Aim of the task: Only the number is wanted: how many lines below contain "space"?

(Web page edit records)
• • • •
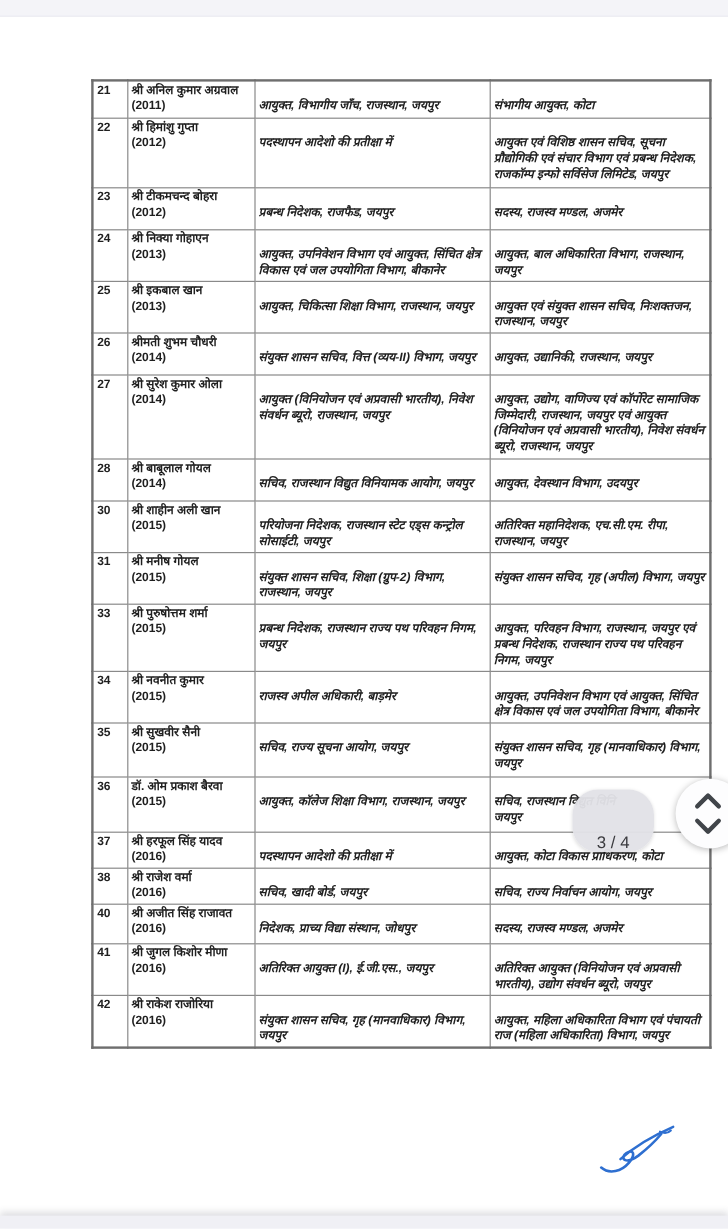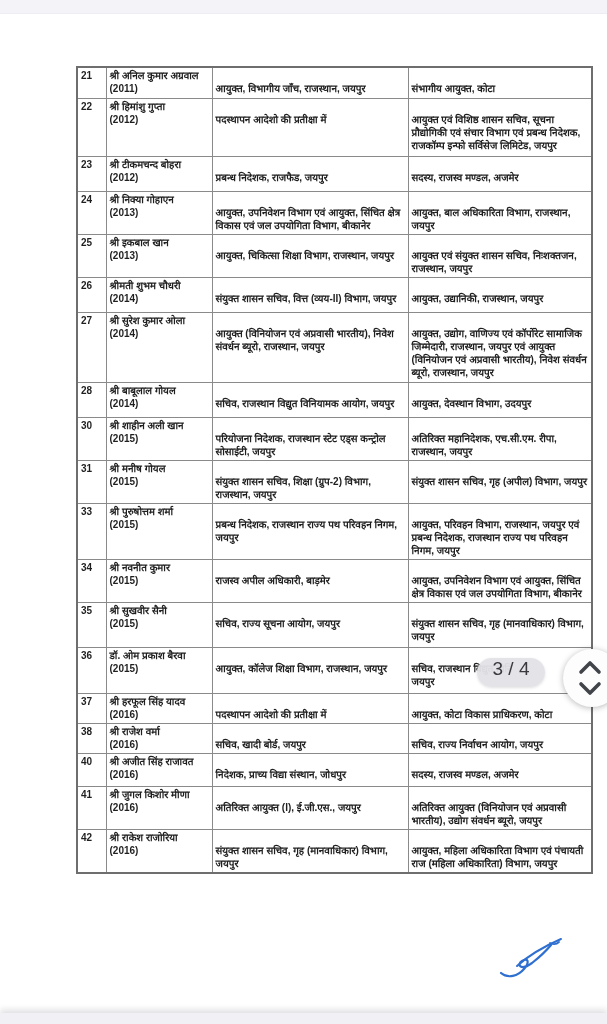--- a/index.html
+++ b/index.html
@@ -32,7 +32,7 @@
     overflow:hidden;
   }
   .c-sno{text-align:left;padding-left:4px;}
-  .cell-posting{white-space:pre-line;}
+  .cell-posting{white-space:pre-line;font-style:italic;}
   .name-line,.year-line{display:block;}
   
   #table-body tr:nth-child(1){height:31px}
• • • •
Solution for this problem: 2